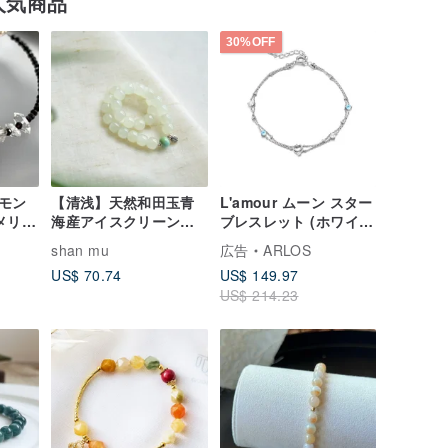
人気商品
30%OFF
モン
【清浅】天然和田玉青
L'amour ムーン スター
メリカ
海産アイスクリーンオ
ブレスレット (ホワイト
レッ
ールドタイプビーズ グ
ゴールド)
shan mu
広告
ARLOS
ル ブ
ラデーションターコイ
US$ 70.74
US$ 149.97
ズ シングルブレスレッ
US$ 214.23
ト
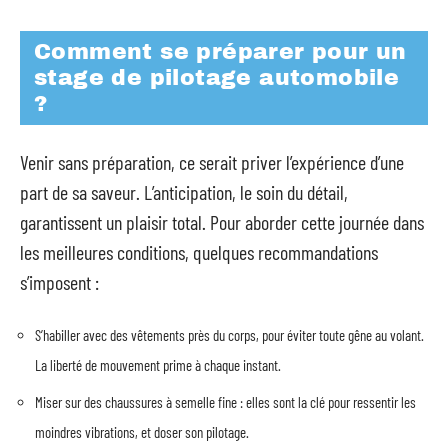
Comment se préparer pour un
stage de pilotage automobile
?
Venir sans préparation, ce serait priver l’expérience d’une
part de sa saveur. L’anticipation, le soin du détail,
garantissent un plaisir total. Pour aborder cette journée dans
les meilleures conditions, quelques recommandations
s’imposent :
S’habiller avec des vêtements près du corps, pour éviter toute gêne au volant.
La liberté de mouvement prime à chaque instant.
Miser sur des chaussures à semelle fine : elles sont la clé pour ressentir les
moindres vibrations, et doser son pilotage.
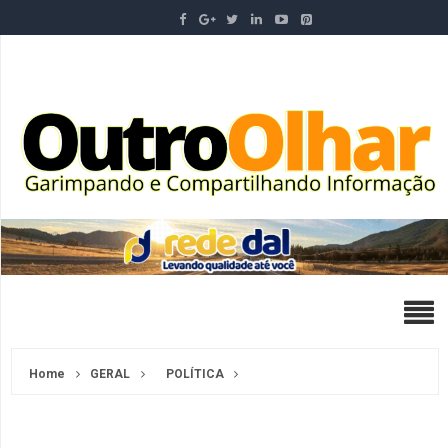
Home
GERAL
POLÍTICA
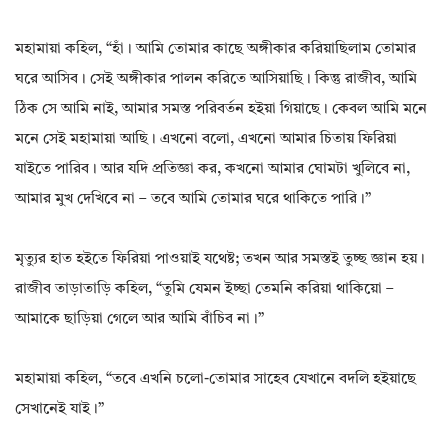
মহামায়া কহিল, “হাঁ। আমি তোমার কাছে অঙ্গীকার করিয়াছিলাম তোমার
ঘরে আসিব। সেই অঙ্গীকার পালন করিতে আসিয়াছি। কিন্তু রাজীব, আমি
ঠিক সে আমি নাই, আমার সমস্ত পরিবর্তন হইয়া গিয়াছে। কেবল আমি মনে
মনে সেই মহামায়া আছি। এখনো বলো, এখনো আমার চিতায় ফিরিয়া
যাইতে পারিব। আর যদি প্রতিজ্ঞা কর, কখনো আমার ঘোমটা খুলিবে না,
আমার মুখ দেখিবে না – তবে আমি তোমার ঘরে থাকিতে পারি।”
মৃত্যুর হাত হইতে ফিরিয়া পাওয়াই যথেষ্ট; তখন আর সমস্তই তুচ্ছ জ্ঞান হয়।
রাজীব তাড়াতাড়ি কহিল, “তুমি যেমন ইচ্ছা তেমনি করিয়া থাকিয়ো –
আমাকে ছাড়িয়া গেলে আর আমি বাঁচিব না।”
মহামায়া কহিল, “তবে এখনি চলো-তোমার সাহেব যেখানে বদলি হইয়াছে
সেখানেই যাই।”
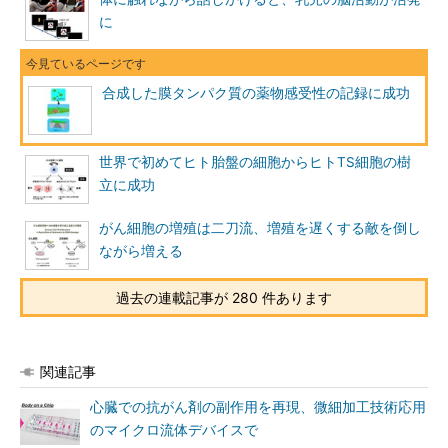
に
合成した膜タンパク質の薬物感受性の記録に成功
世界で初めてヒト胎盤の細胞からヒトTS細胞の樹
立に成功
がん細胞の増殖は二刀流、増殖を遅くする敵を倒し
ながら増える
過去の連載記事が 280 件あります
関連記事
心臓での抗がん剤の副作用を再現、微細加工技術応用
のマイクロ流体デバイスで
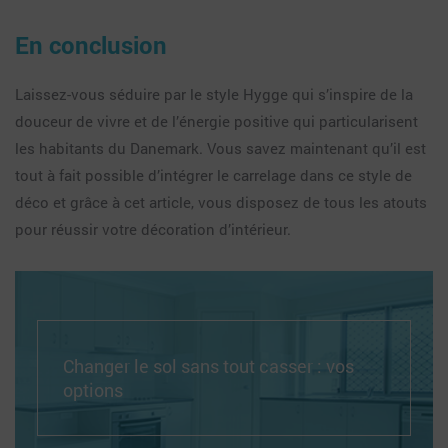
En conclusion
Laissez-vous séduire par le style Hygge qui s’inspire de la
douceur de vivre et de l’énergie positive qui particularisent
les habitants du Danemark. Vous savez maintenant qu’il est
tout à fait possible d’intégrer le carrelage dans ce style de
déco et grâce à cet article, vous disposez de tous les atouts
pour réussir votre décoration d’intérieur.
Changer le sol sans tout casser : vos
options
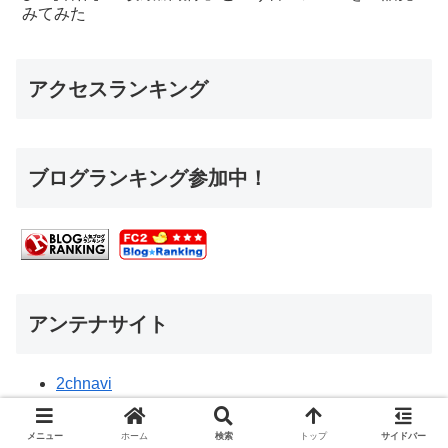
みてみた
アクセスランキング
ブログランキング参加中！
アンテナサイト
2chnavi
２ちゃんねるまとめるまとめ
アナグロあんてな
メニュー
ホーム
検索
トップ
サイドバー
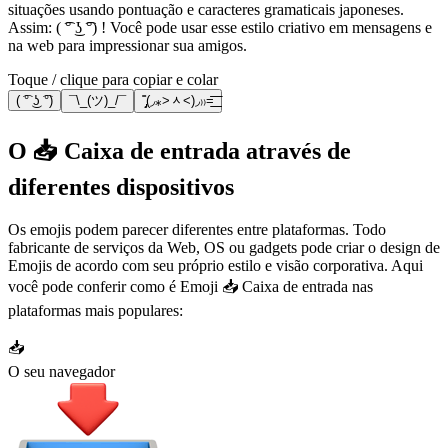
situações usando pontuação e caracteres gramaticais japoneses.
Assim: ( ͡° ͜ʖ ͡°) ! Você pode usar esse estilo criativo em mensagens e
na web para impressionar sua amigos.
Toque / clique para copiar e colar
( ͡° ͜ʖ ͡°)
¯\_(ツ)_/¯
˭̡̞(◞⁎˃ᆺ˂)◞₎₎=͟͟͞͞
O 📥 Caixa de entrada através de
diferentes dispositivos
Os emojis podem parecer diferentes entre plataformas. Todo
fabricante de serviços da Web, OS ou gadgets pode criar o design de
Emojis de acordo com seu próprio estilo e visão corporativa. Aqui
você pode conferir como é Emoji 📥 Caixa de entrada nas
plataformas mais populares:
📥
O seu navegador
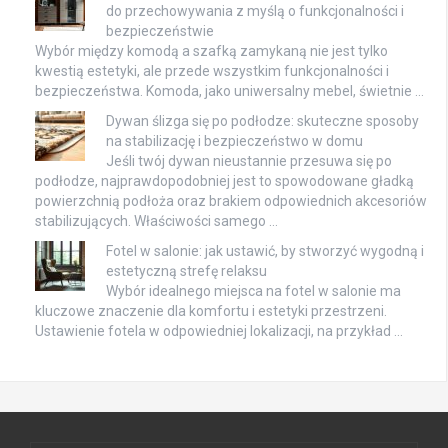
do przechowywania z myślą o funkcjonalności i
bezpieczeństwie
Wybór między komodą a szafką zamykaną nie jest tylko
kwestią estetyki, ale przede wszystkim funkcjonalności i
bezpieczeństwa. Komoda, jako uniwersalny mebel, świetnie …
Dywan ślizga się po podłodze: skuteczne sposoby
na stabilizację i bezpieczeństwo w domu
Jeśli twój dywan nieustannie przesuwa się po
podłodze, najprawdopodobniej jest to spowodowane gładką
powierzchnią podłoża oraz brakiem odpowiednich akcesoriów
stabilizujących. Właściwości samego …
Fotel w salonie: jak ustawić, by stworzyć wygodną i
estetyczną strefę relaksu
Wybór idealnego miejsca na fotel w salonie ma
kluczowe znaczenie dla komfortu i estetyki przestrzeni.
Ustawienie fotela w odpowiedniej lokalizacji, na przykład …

++++++

_Task description_.
Read the entries above, then pull out the lines that include "funkcjonalności".

_Result_.
do przechowywania z myślą o funkcjonalności i
kwestią estetyki, ale przede wszystkim funkcjonalności i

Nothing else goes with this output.